What Makes It Different

It doesn’t care if your app is written in Go, Python, or shell scripts from 2006. Falco looks at behavior — not code.

– Process spawns, unexpected or in the wrong container? Alert.
– File writes to sensitive directories? Alert.
– Shell opened in a container that shouldn’t have one? Yep, alert again.
– All of this without modifying the kernel or using agents per container.

It’s not some SIEM rule engine bolted onto logs. It’s watching the raw system calls, often before other tools even see something’s gone wrong.

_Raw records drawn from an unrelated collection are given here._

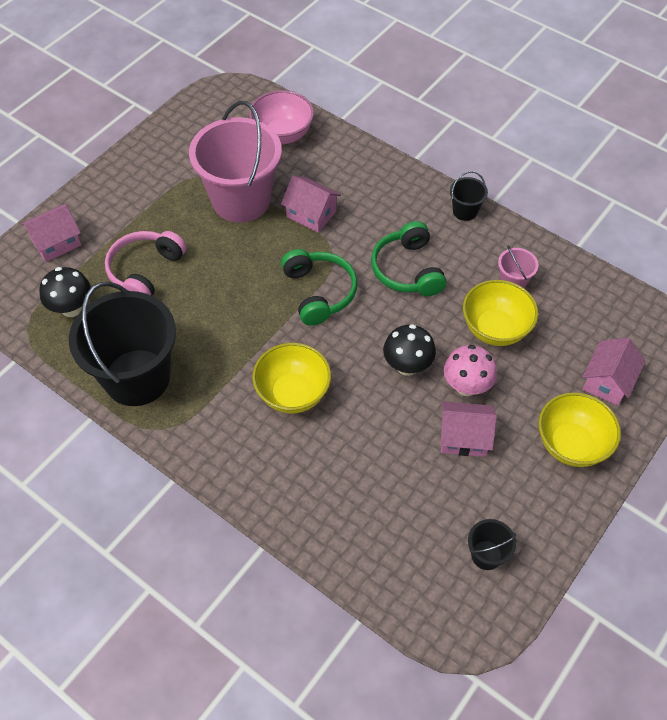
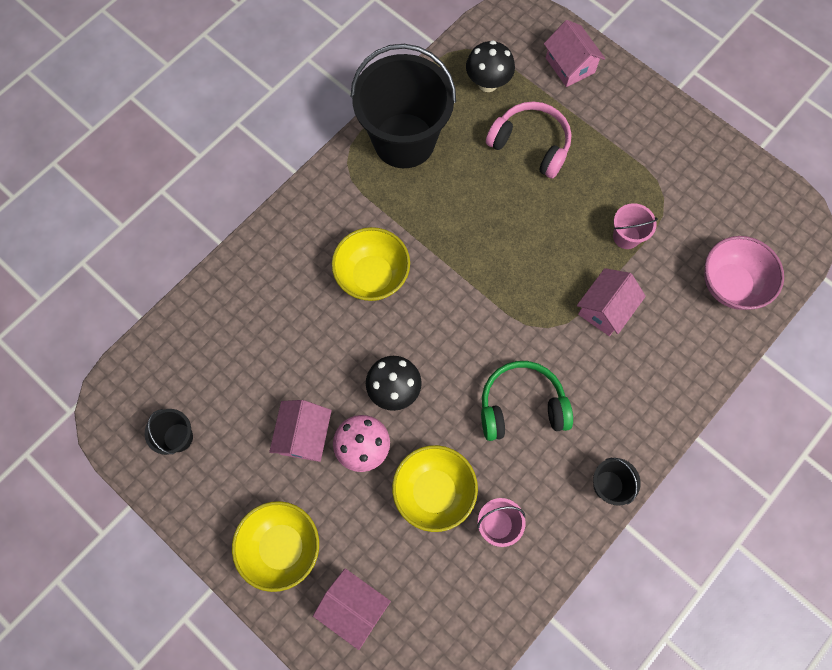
camera: 95 degrees right, 15 degrees up
(241, 200) = (626, 236): pink bucket -> pink bucket, size x0.42
(319, 292) = (495, 309): green headphones -> none

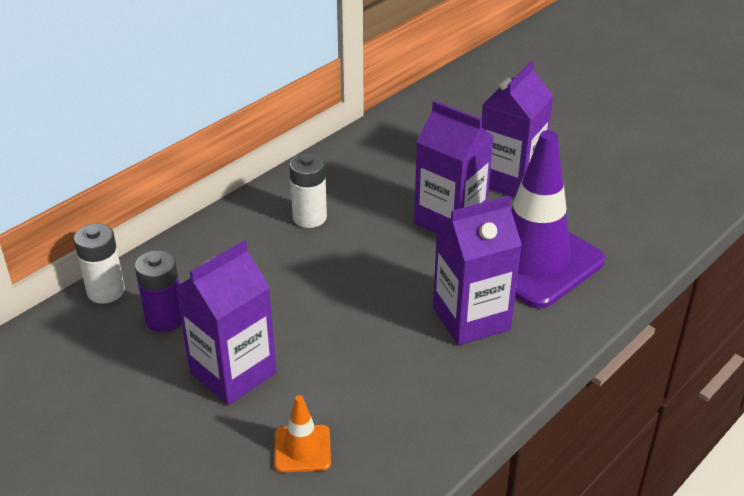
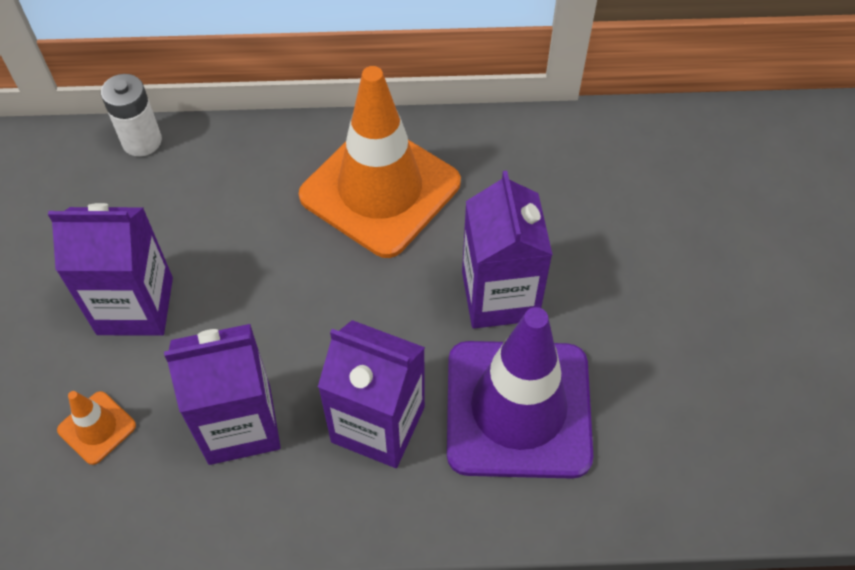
camera: 45 degrees right, 20 degrees up
(165, 319) = (149, 207): purple battery -> none
(309, 217) = (380, 189): white battery -> orange traffic cone
(509, 180) = (620, 294): purple carton -> purple carton (239, 424)

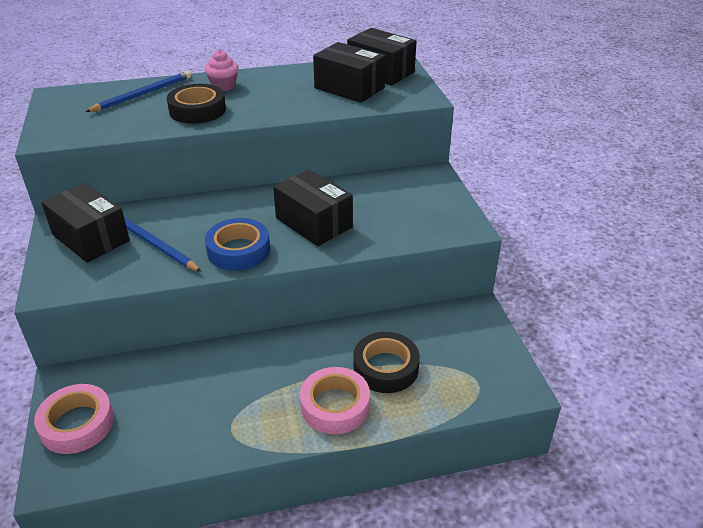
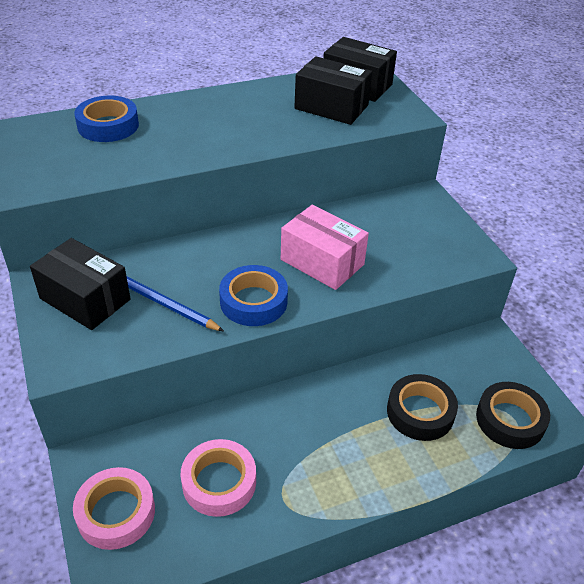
camera: 10 degrees left, 5 degrees up
(143, 94) = (108, 125): blue pencil -> blue tape
(197, 110) = (177, 143): black tape -> black tape (510, 420)
(223, 86) = (194, 111): pink cupcake -> none
(314, 223) = (322, 262): black box -> pink box
(335, 405) = (382, 460): pink tape -> pink tape (219, 482)

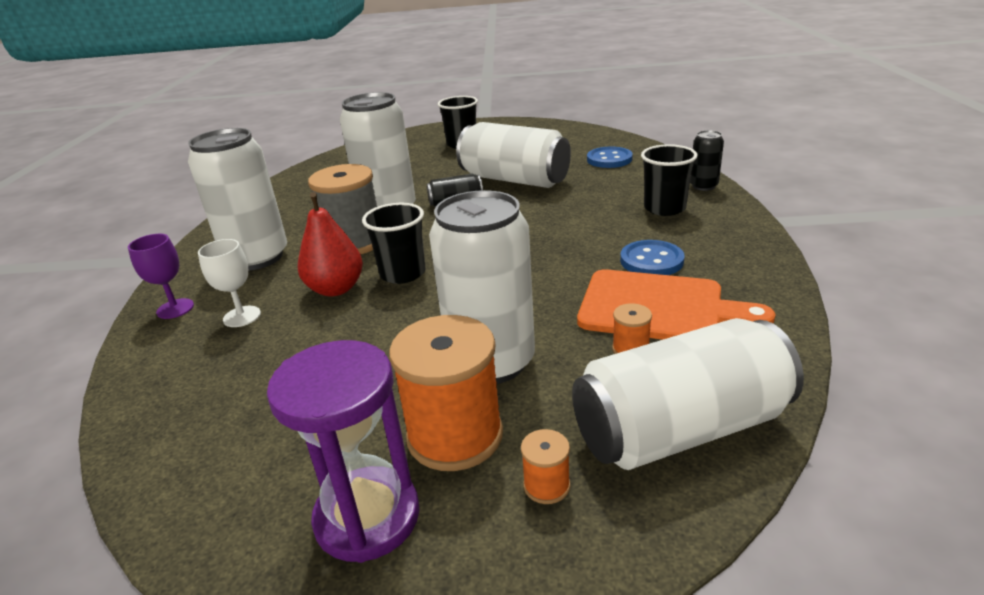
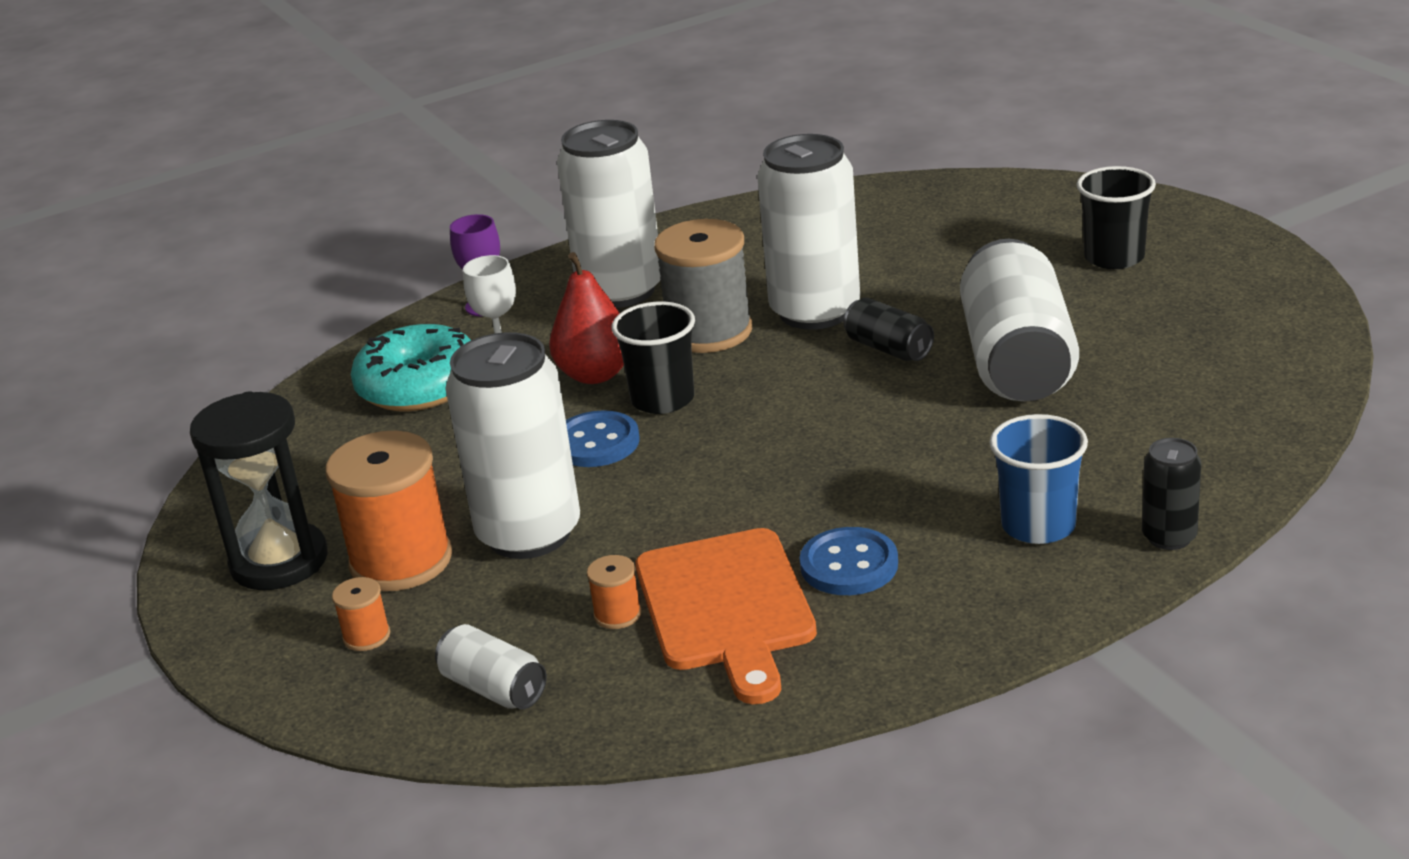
camera: 60 degrees right, 0 degrees up
(224, 364) = (419, 386): none -> turquoise donut
(367, 517) = (279, 561): purple hourglass -> black hourglass
(609, 159) = (1195, 412): blue button -> blue button (596, 443)
(664, 208) = (1038, 525): black cup -> blue cup
(680, 429) = (494, 688): white can -> white can, size x0.48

What It Does Well (That Others Don’t)

Behavior | Falco Reaction
——–|—————-
`bash` spawned in `nginx` | Suspicious container shell alert
Binary written to `/usr` | Unexpected system change — flagged immediately
Port scan from pod | Triggered on excessive socket connections
New module loaded | Kernel-level tampering warning
`chmod 777` on secrets | Yep, it notices — and it’s mad

You define what “bad” looks like. Falco has sane defaults, but rules are open and YAML-based. Tweak as needed.

How It Fits with the Rest

Falco isn’t Prometheus. It’s not osquery. And it sure isn’t ClamAV. But it plugs into the bigger picture — especially if you already have:

Tool | Role | What Falco Adds
—–|——|—————-
Prometheus | Metrics collection | Falco brings behavioral detection
OpenSnitch | Outbound traffic control | Falco watches system behavior itself
YARA | Static analysis | Falco sees runtime anomalies
Auditd | Raw syscall logs | Falco gives real-time, structured alerts
CrowdSec | Shared IP reputation | Falco catches internal oddities

Installing Falco

Falco supports multiple deployment models, but it shines inside containers. On a regular host:

Install via package (Debian/Ubuntu):
“`
curl -s https://s3.amazonaws.com/download.draios.com/stable/install-falco | sudo bash
“`

Or use Docker:
“`
docker run -i -t –name falco –privileged
-v /var/run/docker.sock:/host/var/run/docker.sock
-v /dev:/host/dev
-v /proc:/host/proc:ro
-v /boot:/host/boot:ro
-v /lib/modules:/host/lib/modules:ro
falcosecurity/falco
“`

Falco needs access to the host kernel — so in Kubernetes, it’s typically run as a privileged DaemonSet.

Use Cases That Actually Happen

– Detecting containers going rogue after a supply-chain compromise
– Flagging internal port scans that never hit the firewall
– Watching for curl/wget/ftp from “clean” base images
– Noticing when devs mount the Docker socket (again)
– Alerting on shell access to pods during production hours

Why It Matters

Logs can be edited. Metrics can be delayed. But syscalls? They’re hard to fake. Falco gives teams a window into what’s actually happening *right now*, deep in the system’s guts.

And that kind of insight — fast, raw, reliable — is exactly what modern infrastructure needs. Especially when the threat isn’t coming from outside anymore, but from inside the cluster.